ЗАДАНИЯ –
1) На каком языке, согласно фрагменту интервью о фильме, разговаривают персонажи?
2) Продолжите фрагмент интервью о фильме, начав сразу после его последнего предложения.

Но все же вы стираете все границы. Вы создаете свой мир: место и время действия трудно определить, непонятно, что за страна, у ваших персонажей нет национальной принадлежности.
Да, мы действительно создавали такие пространство и время, чтобы трудно было определить с точностью, где и даже когда именно происходят события в фильме. И почему-то именно это является для зрителя одним из главных препятствий для восприятия картины. Зачем так необходимы эти координаты, я никак не пойму. Неужто мы так привязаны к материальному миру, что не находим пищи для ума, если не в силах идентифицировать место и время действия? Я нахожу это странным. Не туда смотрим, не туда… Что же касается имен персонажей, и вы это заметили, они тоже универсальны. Мы их тщательно подбирали, имея в виду не только значение каждого из них, но еще и так, чтобы эти имена могли появиться в любом языке. Но вот зато сам язык – от него никуда не денешься, ведь какой-то же язык должен был быть. В данном случае – русский, на нем наши персонажи разговаривают. И это то, отчего никуда не уйдешь, то, что нельзя универсализировать. Наш фильм не рассматривает никаких социальных проблем, вопросы, которые его интересуют, – вопросы нравственные, и потому совершенно не важны никакие социальные, национальные, временны´е или какие-либо другие особенности представленного здесь мира. И мне казалось, что это совершенно ясно. Неужели же пришли варварские времена, когда нужно объяснять самые простые вещи? Вопросы, обращенные к духовному миру человека, не имеют никаких национальных признаков, как не имеют срока давности. Если речь не идет о цивилизации совершенно иного склада: о племени каннибалов мы ведь не решимся с вами с уверенностью говорить, что их ценности нам понятны.

ИЗВЛЕЧЁННЫЕ СТРОКИ –
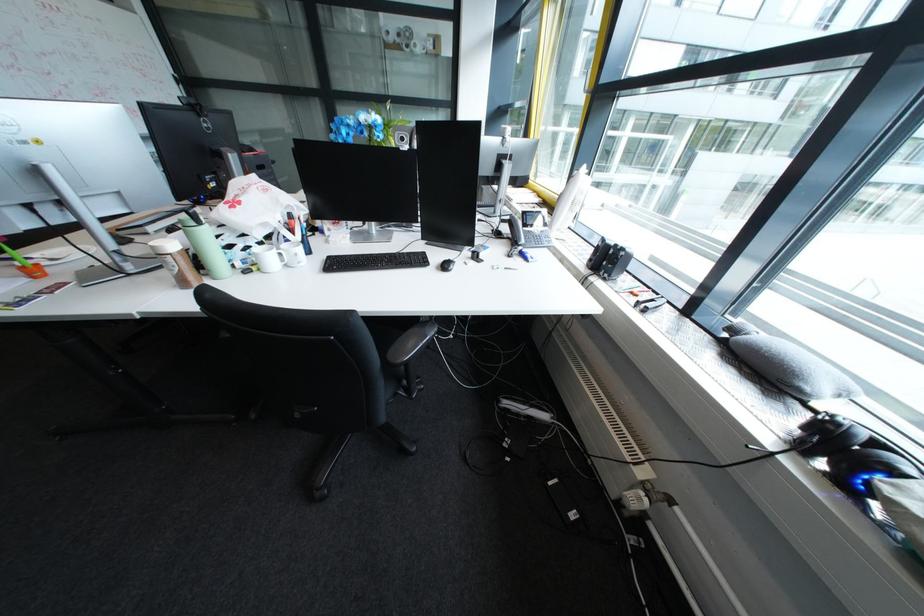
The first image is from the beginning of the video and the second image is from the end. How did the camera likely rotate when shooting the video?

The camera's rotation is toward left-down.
---
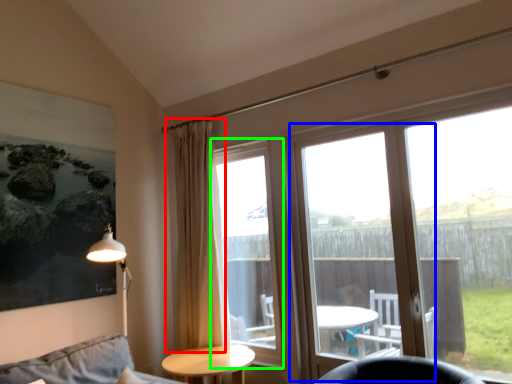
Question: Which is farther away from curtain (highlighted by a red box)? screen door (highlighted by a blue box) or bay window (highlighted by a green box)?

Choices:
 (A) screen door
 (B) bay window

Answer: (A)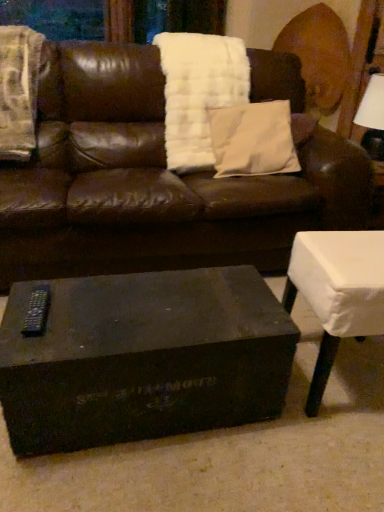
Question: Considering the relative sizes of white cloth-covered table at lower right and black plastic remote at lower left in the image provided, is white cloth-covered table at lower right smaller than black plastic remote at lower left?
---
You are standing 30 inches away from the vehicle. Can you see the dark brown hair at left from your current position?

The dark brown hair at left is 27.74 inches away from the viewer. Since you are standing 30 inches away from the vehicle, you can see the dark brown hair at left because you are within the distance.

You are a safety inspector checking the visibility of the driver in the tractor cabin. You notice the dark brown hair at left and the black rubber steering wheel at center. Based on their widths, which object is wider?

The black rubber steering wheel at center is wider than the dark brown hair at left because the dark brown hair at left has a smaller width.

ОТВЕТЫ –
1) На русском.

2)
А для вас принципиально, на каком языке вы снимаете ваш фильм?
Пожалуй, это важно. Контроль над тем, чтó происходит в кадре, я могу хоть как-то сохранять, если понимаю, о чем говорит актер. Я не понимаю его, если он говорит, скажем, по-английски. И не в том смысле, что я не пойму эти слова, а в том смысле, что я не живу этим языком. Для меня это всего лишь знаки какие-то: это слово означает то, это слово означает это. Он мне “неродной”. Я на нем не мыслю, следовательно, он для меня как прекрасный, но чужой иероглиф. Я смотрю на русского актера и понимаю, он правдив или нет. Потому что я знаю контекст, я живу вместе с ним этим контекстом. А если я смотрю, скажем, на американских актеров, я не понимаю, насколько подлинно они существуют. Смотрю фильм Джармуша, например, и вижу, что люди у него существуют по-человечески. А смотрю иное голливудское кино и вижу – это какие-то нечеловеки. У меня есть ощущение, что это некие манеры актерские, выработанные годами на материале звезд. Они что, так и живут, эти люди?! Смотрю Кассаветиса, – нет, нормально они живут. Так же, как и мы. Или, например, эпизодические персонажи в фильмах Куросавы: главный герой вроде как-то по-другому себя ведет, не заметили? Я посмотрел на японцев, когда путешествовал там недели две, вроде они тоже нормальные, не совсем, конечно, похожие на нас, но, во всяком случае, не столь театральные, гротескные и с выпученными глазами, как массовка у Куросавы.
Мария Бонневи выучила свою роль на русском языке, хотя не знала его совсем. С трудом, но говорила по-русски. Позже ее озвучивала уже наша актриса, Елена Лядова. Мне казалось важным, чтобы в результате артикуляция Марии совпадала со звучащими русскими репликами. И вот, по сути, только ради этого последующего совпадения она выучила наизусть огромный финальный монолог, а это пятиминутная сцена, снятая одним планом. Она так боялась этой съемки, так долго готовилась к ней… После того как мы сняли этот план, – а это был, наверное, только двадцатый съемочный день из ста предстоящих, – она с облегчением сказала, что все остальное ей не страшно. Для Марии это было как перейти Рубикон, ее главный съемочный день… Без подсказок, без суфлера, одним куском пятиминутный монолог, полный драматизма, да еще на чужом для нее языке – почти героический поступок.
А почему именно она?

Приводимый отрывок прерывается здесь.